The other thing to be careful about is that the script is written in a way that a truncated script has no effect. This is because sh will execute the stdin line-by-line as it reads it, so if the download fails in the middle of a line the downloaded fragment of that line will be executed.
It can be the difference between `rm -rf ~/.cache/foo` and `rm -rf ~/`
The standard way to solve this problem is to put the entire script inside a function, invoke that function in the last line of the script (as the only other top-level statement other than the function definition), and name it in such a way that substrings of the name are unlikely to map to anything that already exists. Note that the bun.sh script does not do this, but also from a quick glance the only thing that could noticeably go wrong is this line:
rmdir $bin_dir/bun-${target}
A truncated download could make it run `rmdir $bin_dir` instead, in which case it'll end up deleting ~/.bun instead of ~/.bun/bin/bun-${target}, which is probably not a big deal.
IMO the main problem is that it isn't clear how updates will work. Some of the curl-to-bash scripts don't do anything in regards to updates at all, some add a PPA/similar on ubuntu/debian/fedora/etc.

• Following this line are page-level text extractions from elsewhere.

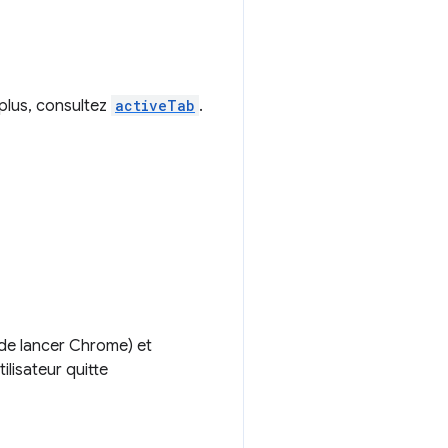
 plus, consultez
activeTab
.
 de lancer Chrome) et
ilisateur quitte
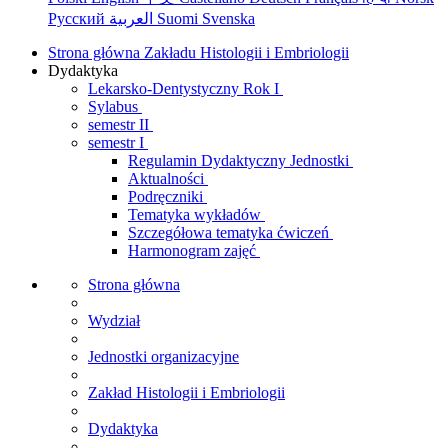
Русский
العربية
Suomi
Svenska
Strona główna Zakładu Histologii i Embriologii
Dydaktyka
Lekarsko-Dentystyczny Rok I
Sylabus
semestr II
semestr I
Regulamin Dydaktyczny Jednostki
Aktualności
Podręczniki
Tematyka wykładów
Szczegółowa tematyka ćwiczeń
Harmonogram zajęć
Strona główna
Wydział
Jednostki organizacyjne
Zakład Histologii i Embriologii
Dydaktyka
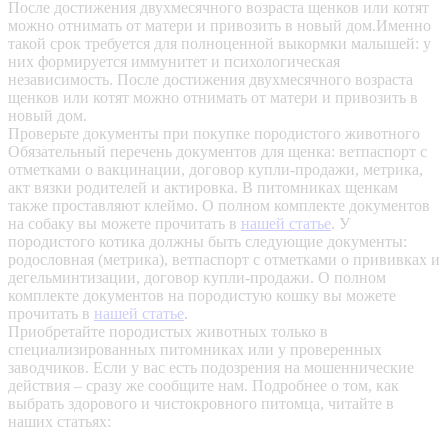
После достижения двухмесячного возраста щенков или котят
можно отнимать от матери и привозить в новый дом.Именно
такой срок требуется для полноценной выкормки малышей: у
них формируется иммунитет и психологическая
независимость. После достижения двухмесячного возраста
щенков или котят можно отнимать от матери и привозить в
новый дом.
Проверьте документы при покупке породистого животного
Обязательный перечень документов для щенка: ветпаспорт с
отметками о вакцинации, договор купли-продажи, метрика,
акт вязки родителей и актировка. В питомниках щенкам
также проставляют клеймо. О полном комплекте документов
на собаку вы можете прочитать в
нашей статье
.
У
породистого котика должны быть следующие документы:
родословная (метрика), ветпаспорт с отметками о прививках и
дегельминтизации, договор купли-продажи. О полном
комплекте документов на породистую кошку вы можете
прочитать в
нашей статье
.
Приобретайте породистых животных только в
специализированных питомниках или у проверенных
заводчиков. Если у вас есть подозрения на мошеннические
действия – сразу же сообщите нам.
Подробнее о том, как
выбрать здорового и чистокровного питомца, читайте в
наших статьях:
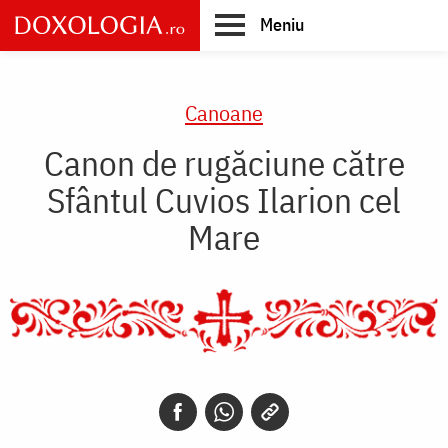
Skip
Meniu
to
main
Main
content
navigation
Canoane
Canon de rugăciune către
Sfântul Cuvios Ilarion cel
Mare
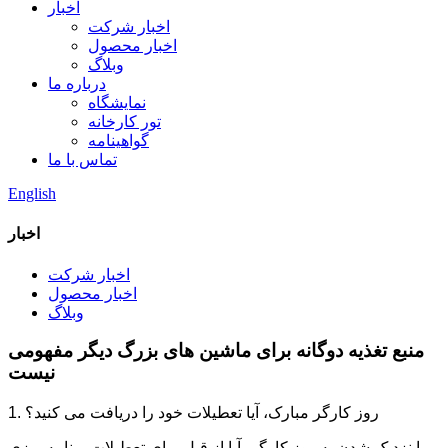
اخبار
اخبار شرکت
اخبار محصول
وبلاگ
درباره ما
نمایشگاه
تور کارخانه
گواهینامه
تماس با ما
English
اخبار
اخبار شرکت
اخبار محصول
وبلاگ
منبع تغذیه دوگانه برای ماشین های بزرگ دیگر مفهومی
نیست
1. روز کارگر مبارک، آیا تعطیلات خود را دریافت می کنید؟
با نزدیک شدن به روز کارگر، آیا از قبل برای تعطیلات برنامه ریزی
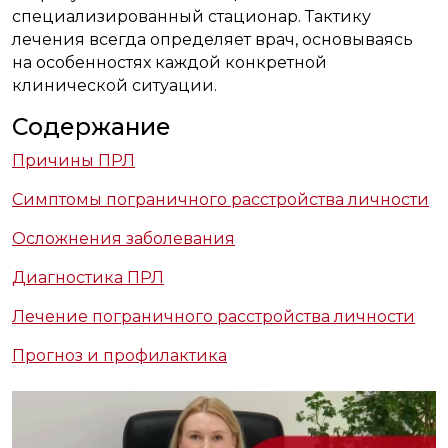
специализированный стационар. Тактику
лечения всегда определяет врач, основываясь
на особенностях каждой конкретной
клинической ситуации.
Содержание
Причины ПРЛ
Симптомы пограничного расстройства личности
Осложнения заболевания
Диагностика ПРЛ
Лечение пограничного расстройства личности
Прогноз и профилактика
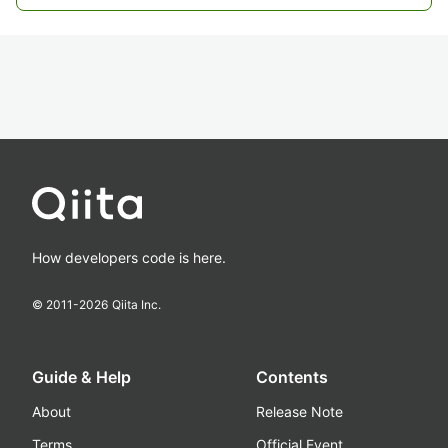
How developers code is here.
© 2011-
2026
Qiita Inc.
Guide & Help
Contents
About
Release Note
Terms
Official Event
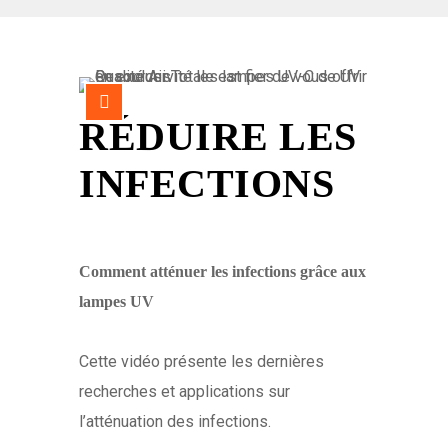
RÉDUIRE LES
INFECTIONS
Comment atténuer les infections grâce aux
lampes UV
Cette vidéo présente les dernières
recherches et applications sur
l’atténuation des infections.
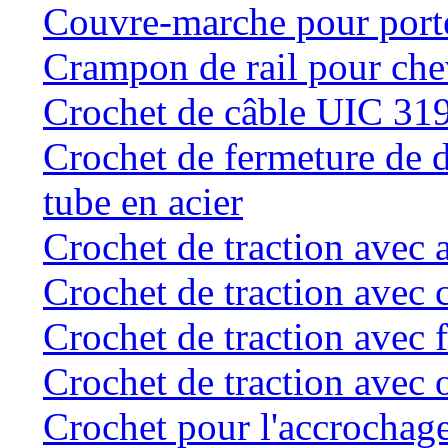
Couvre-marche pour porte 
Crampon de rail pour chev
Crochet de câble UIC 31
Crochet de fermeture de d
tube en acier
Crochet de traction avec 
Crochet de traction avec 
Crochet de traction avec f
Crochet de traction avec o
Crochet pour l'accrochage 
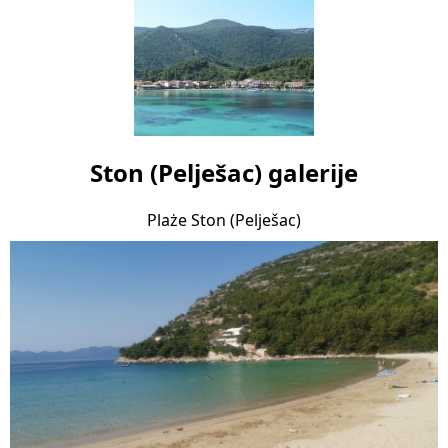
Ston (Pelješac) galerije
Plaże Ston (Pelješac)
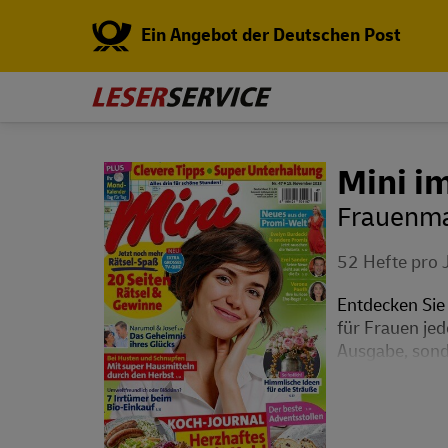
Ein Angebot der Deutschen Post
Mini i
Frauenma
52 Hefte pro 
Entdecken Sie
für Frauen jed
Ausgabe, sonde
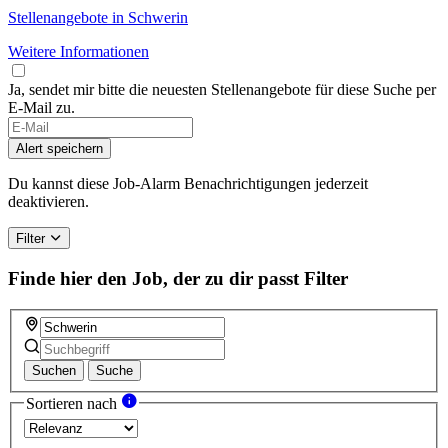
Stellenangebote in Schwerin
Weitere Informationen
Ja, sendet mir bitte die neuesten Stellenangebote für diese Suche per
E-Mail zu.
Alert speichern
Du kannst diese Job-Alarm Benachrichtigungen jederzeit
deaktivieren.
Filter
Finde hier den Job, der zu dir passt
Filter
Suchen
Suche
Sortieren nach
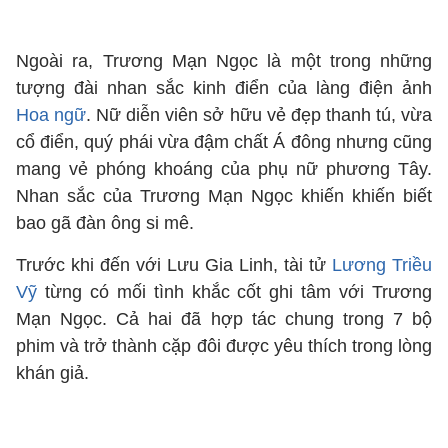
Ngoài ra, Trương Mạn Ngọc là một trong những
tượng đài nhan sắc kinh điển của làng điện ảnh
Hoa ngữ
. Nữ diễn viên sở hữu vẻ đẹp thanh tú, vừa
cổ điển, quý phái vừa đậm chất Á đông nhưng cũng
mang vẻ phóng khoáng của phụ nữ phương Tây.
Nhan sắc của Trương Mạn Ngọc khiến khiến biết
bao gã đàn ông si mê.
Trước khi đến với Lưu Gia Linh, tài tử
Lương Triều
Vỹ
từng có mối tình khắc cốt ghi tâm với Trương
Mạn Ngọc. Cả hai đã hợp tác chung trong 7 bộ
phim và trở thành cặp đôi được yêu thích trong lòng
khán giả.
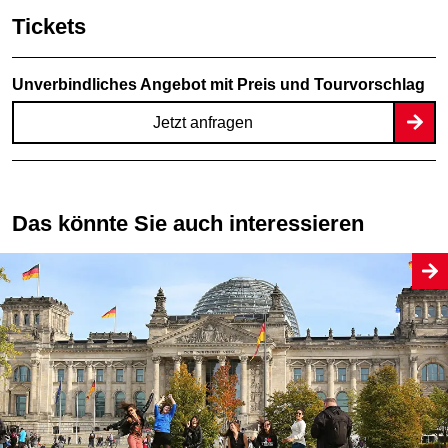
Tickets
Unverbindliches Angebot mit Preis und Tourvorschlag
Jetzt anfragen
Das könnte Sie auch interessieren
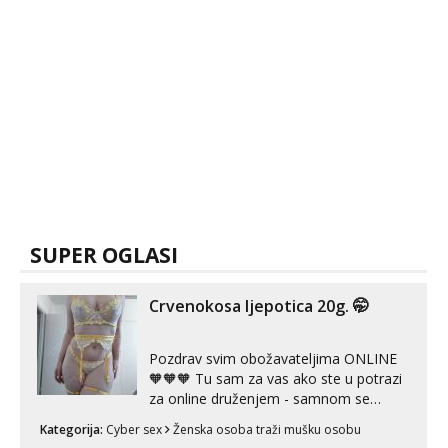
SUPER OGLASI
Crvenokosa ljepotica 20g. 🤭
Pozdrav svim obožavateljima ONLINE
🧡🧡🧡 Tu sam za vas ako ste u potrazi
za online druženjem - samnom se
možete zabaviti preko videopoziva, ili
Kategorija:
Cyber sex
Ženska osoba traži mušku osobu
ako vam nisam dovoljna radim i u paru i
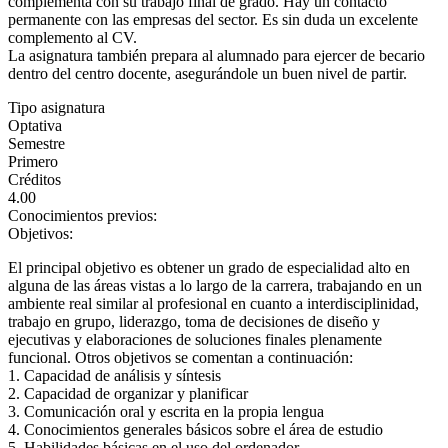
complementa con su trabajo final de grado. Hay un contacto
permanente con las empresas del sector. Es sin duda un excelente
complemento al CV.
La asignatura también prepara al alumnado para ejercer de becario
dentro del centro docente, asegurándole un buen nivel de partir.
Tipo asignatura
Optativa
Semestre
Primero
Créditos
4.00
Conocimientos previos:
Objetivos:
El principal objetivo es obtener un grado de especialidad alto en
alguna de las áreas vistas a lo largo de la carrera, trabajando en un
ambiente real similar al profesional en cuanto a interdisciplinidad,
trabajo en grupo, liderazgo, toma de decisiones de diseño y
ejecutivas y elaboraciones de soluciones finales plenamente
funcional. Otros objetivos se comentan a continuación:
1. Capacidad de análisis y síntesis
2. Capacidad de organizar y planificar
3. Comunicación oral y escrita en la propia lengua
4. Conocimientos generales básicos sobre el área de estudio
5. Habilidades básicas en el uso del ordenador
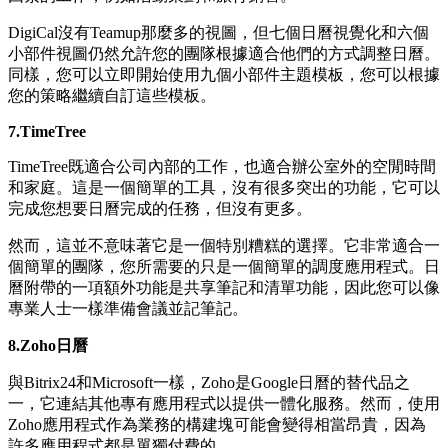
DigiCal沒有Teamup那麼多的視圖，但七個日曆視覺化和六個
小部件視圖仍然允許您的團隊根據適合他們的方式調整日曆。
同樣，您可以立即開始使用九個小部件主題模板，您可以根據
您的策略繼續自訂這些模板。
7.TimeTree
TimeTree既適合公司內部的工作，也適合辦公室外的空閒時間
和家庭。這是一個簡單的工具，沒有很多突出的功能，它可以
完成您想要日曆完成的任務，但沒有更多。
然而，這並不意味著它是一個特別糟糕的選擇。它非常適合一
個簡單的團隊，您所需要的只是一個簡單的調度應用程式。日
曆附帶的一項額外功能是共享筆記和清單功能，因此您可以像
專業人士一樣準備會議並記筆記。
8.Zoho日曆
與Bitrix24和Microsoft一樣，Zoho是Google日曆的替代品之
一，它連結其他專有應用程式以提供一體化服務。然而，使用
Zoho應用程式作為業務的構建塊可能會變得相當昂貴，因為
許多應用程式都是單獨付費的。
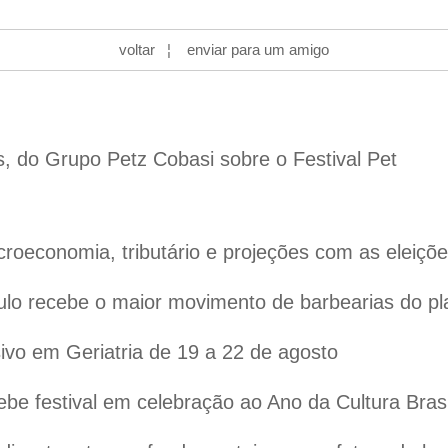
voltar
¦
enviar para um amigo
s, do Grupo Petz Cobasi sobre o Festival Pet
oeconomia, tributário e projeções com as eleiçõ
lo recebe o maior movimento de barbearias do pl
vo em Geriatria de 19 a 22 de agosto
ebe festival em celebração ao Ano da Cultura Bras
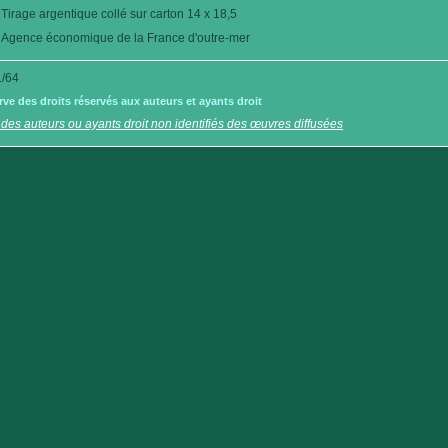
Tirage argentique collé sur carton 14 x 18,5
Agence économique de la France d'outre-mer
/64
e des droits réservés aux auteurs et ayants droit
 des auteurs ou ayants droit non identifiés des œuvres diffusées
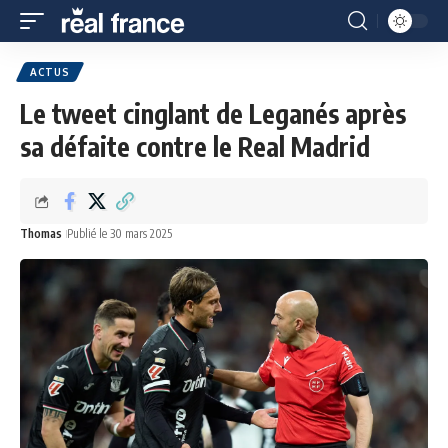
ACTUS
Le tweet cinglant de Leganés après
sa défaite contre le Real Madrid
Thomas
Publié le 30 mars 2025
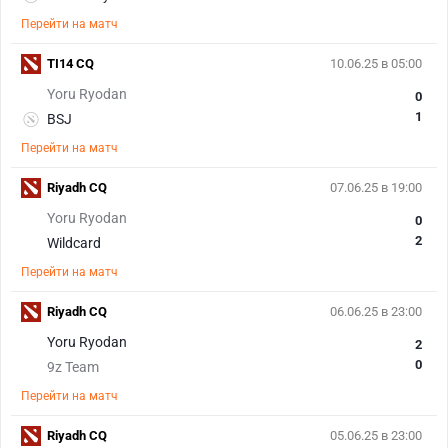
Перейти на матч
TI14 CQ
10.06.25 в 05:00
Yoru Ryodan
0
1
BSJ
Перейти на матч
Riyadh CQ
07.06.25 в 19:00
Yoru Ryodan
0
2
Wildcard
Перейти на матч
Riyadh CQ
06.06.25 в 23:00
Yoru Ryodan
2
0
9z Team
Перейти на матч
Riyadh CQ
05.06.25 в 23:00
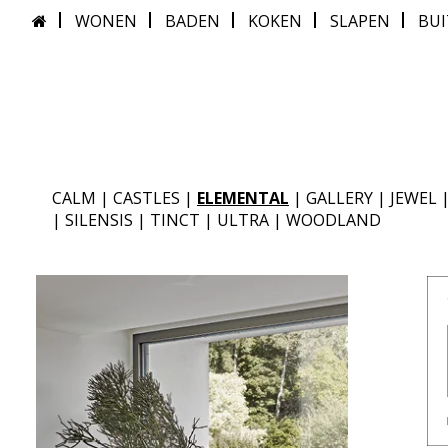
WONEN
BADEN
KOKEN
SLAPEN
BU
CALM
|
CASTLES
|
ELEMENTAL
|
GALLERY
|
JEWEL
|
SILENSIS
|
TINCT
|
ULTRA
|
WOODLAND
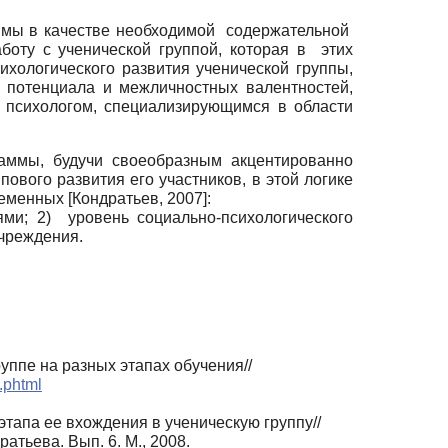
мы в качестве необходимой содержательной
боту с ученической группой, которая в этих
хологического развития ученической группы,
 потенциала и межличностных валентностей,
м психологом, специализирующимся в области
раммы, будучи своеобразным акцентированно
ового развития его участников, в этой логике
ременных
[
Кондратьев, 2007
]
:
ми; 2) уровень социально-психологического
учреждения.
ппе на разных этапах обучения//
.phtml
тапа ее вхождения в ученическую группу//
тьева. Вып. 6. М., 2008.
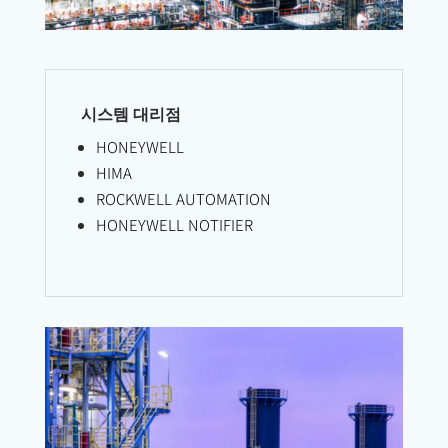
시스템 대리점
HONEYWELL
HIMA
ROCKWELL AUTOMATION
HONEYWELL NOTIFIER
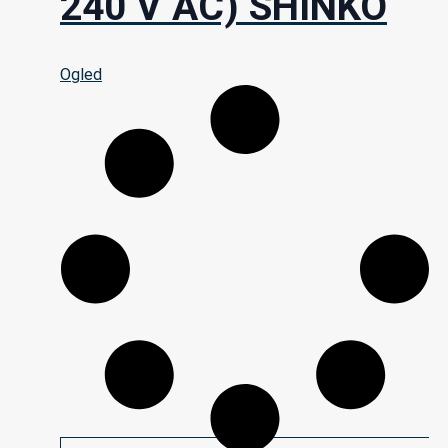
240 V AC) SHINKO
Ogled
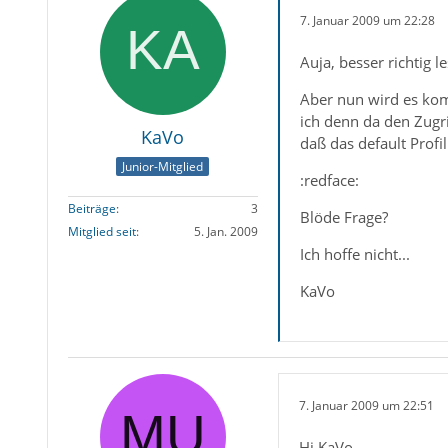
7. Januar 2009 um 22:28
Auja, besser richtig l
Aber nun wird es kom
ich denn da den Zugri
KaVo
daß das default Profi
Junior-Mitglied
:redface:
Beiträge
3
Blöde Frage?
Mitglied seit
5. Jan. 2009
Ich hoffe nicht...
KaVo
7. Januar 2009 um 22:51
Hi KaVo,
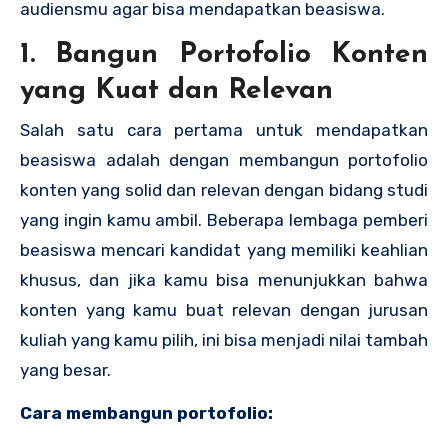
audiensmu agar bisa mendapatkan beasiswa.
1. Bangun Portofolio Konten
yang Kuat dan Relevan
Salah satu cara pertama untuk mendapatkan
beasiswa adalah dengan membangun portofolio
konten yang solid dan relevan dengan bidang studi
yang ingin kamu ambil. Beberapa lembaga pemberi
beasiswa mencari kandidat yang memiliki keahlian
khusus, dan jika kamu bisa menunjukkan bahwa
konten yang kamu buat relevan dengan jurusan
kuliah yang kamu pilih, ini bisa menjadi nilai tambah
yang besar.
Cara membangun portofolio:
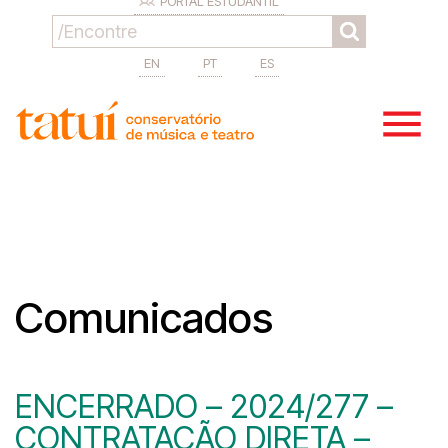
PORTAL ESTUDANTIL
EN
PT
ES
Comunicados
ENCERRADO – 2024/277 –
CONTRATAÇÃO DIRETA –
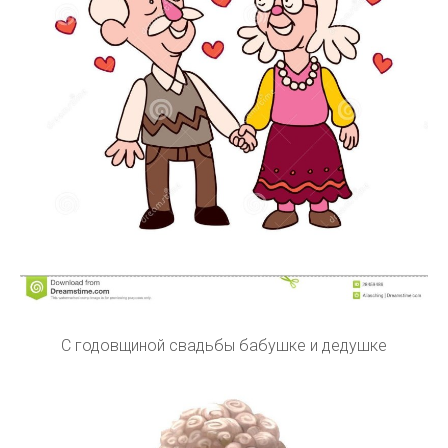
С годовщиной свадьбы бабушке и дедушке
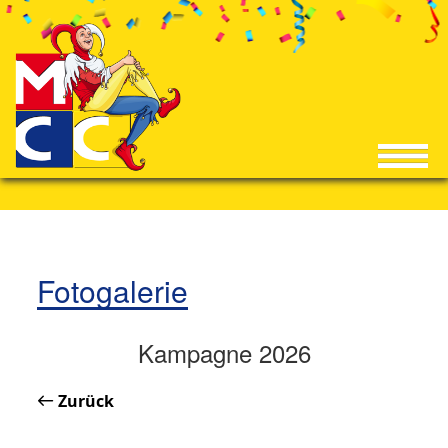
Fotogalerie
Kampagne 2026
Zurück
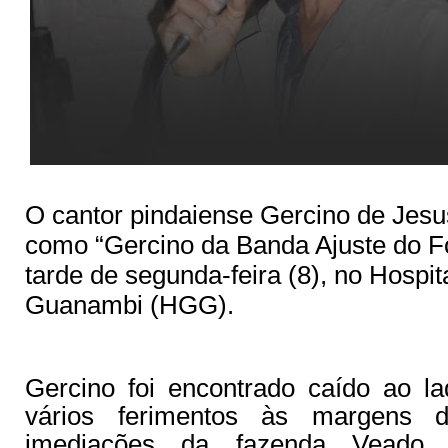
O cantor pindaiense Gercino de Jesu
como “Gercino da Banda Ajuste do F
tarde de segunda-feira (8), no Hospit
Guanambi (HGG).
Gercino foi encontrado caído ao 
vários ferimentos às margens 
imediações da fazenda Veado,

It'd be nice to know what and how I should manage updates.
Even if you do compile the kernel yourself, do you really own your OS if you haven't compiled the compiler yourself? Did you use a pre-built compiler binary to compile the compiler?
Now we're getting to the real questions in life. :)
(Incidentally, this is probably the most fundamental software supply chain attack vector - manipulate the compiler binary used to compile the compiler used to compile the kernel and userspace. The attack payload would never appear in any sources, but would always be present in binaries.)
You could add additional security to the process by first validating some cryptographic signature or verifying that the downloaded content's hash matches one that the author published.
Both of those just push the overall security a bit down the line, but both are ultimately not completely safe. The only truly safe action to take is to not download it at all.